--- Start of RECORD LIST ---
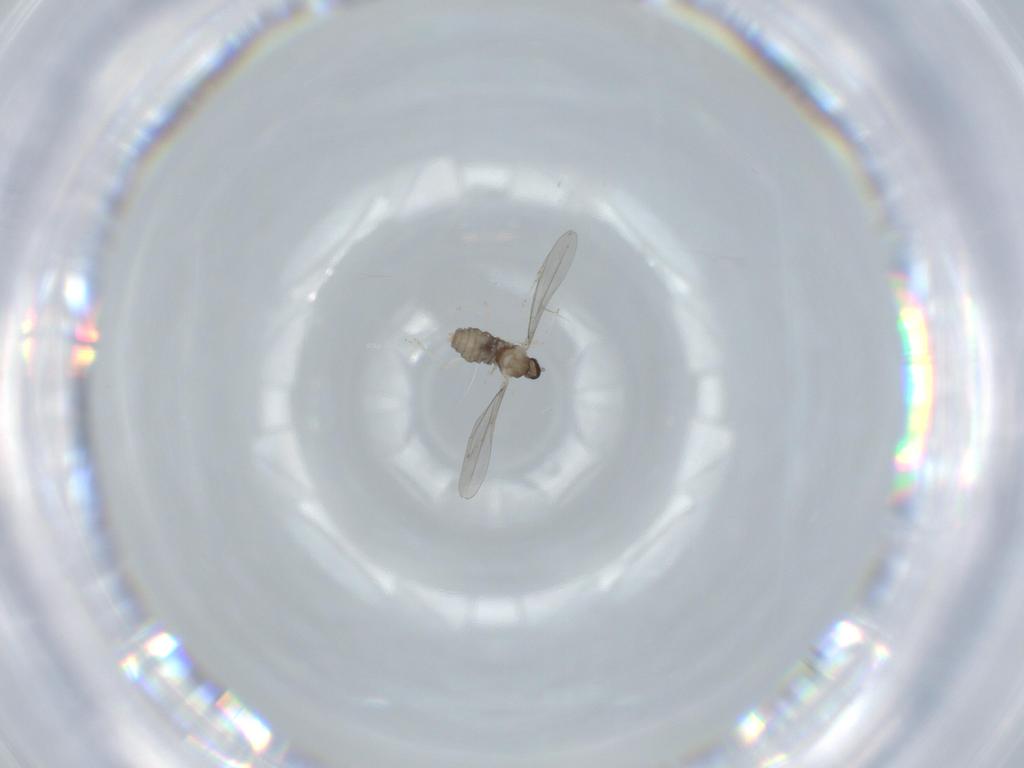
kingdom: Animalia
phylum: Arthropoda
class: Insecta
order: Diptera
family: Cecidomyiidae
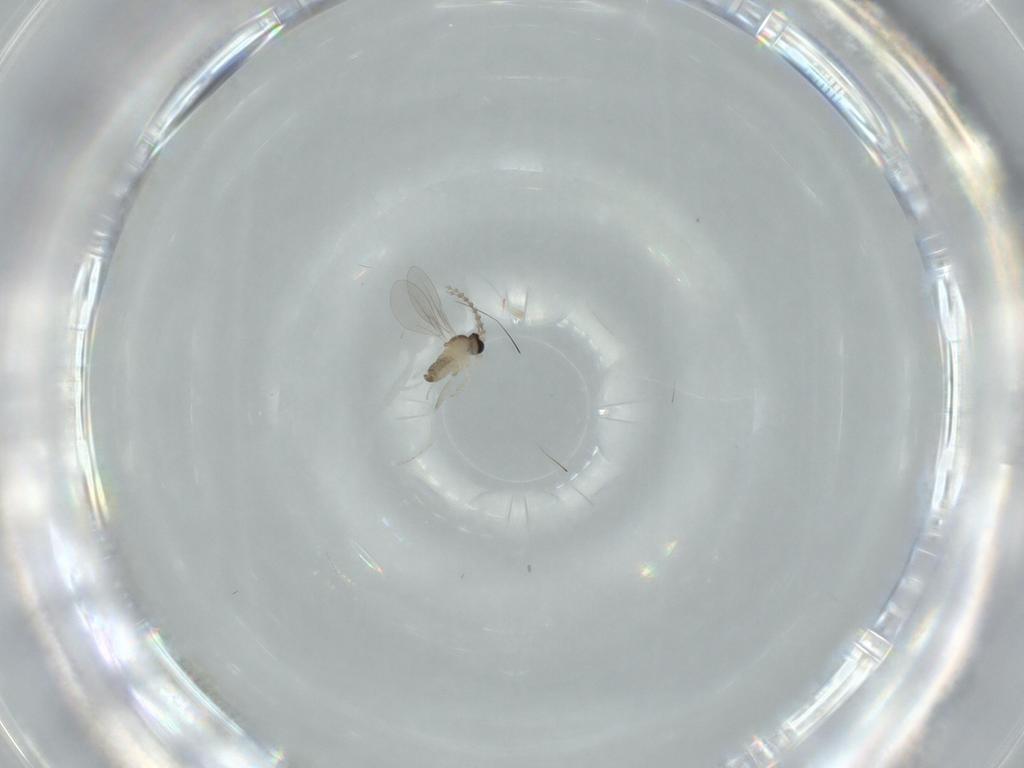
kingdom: Animalia
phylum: Arthropoda
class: Insecta
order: Diptera
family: Cecidomyiidae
--- End of RECORD LIST ---
▶ YOUR GOAL
Copy out every line of text from the entries above word for word, leaving out the pictures.

▶ REPLY
kingdom: Animalia
phylum: Arthropoda
class: Insecta
order: Diptera
family: Cecidomyiidae
kingdom: Animalia
phylum: Arthropoda
class: Insecta
order: Diptera
family: Cecidomyiidae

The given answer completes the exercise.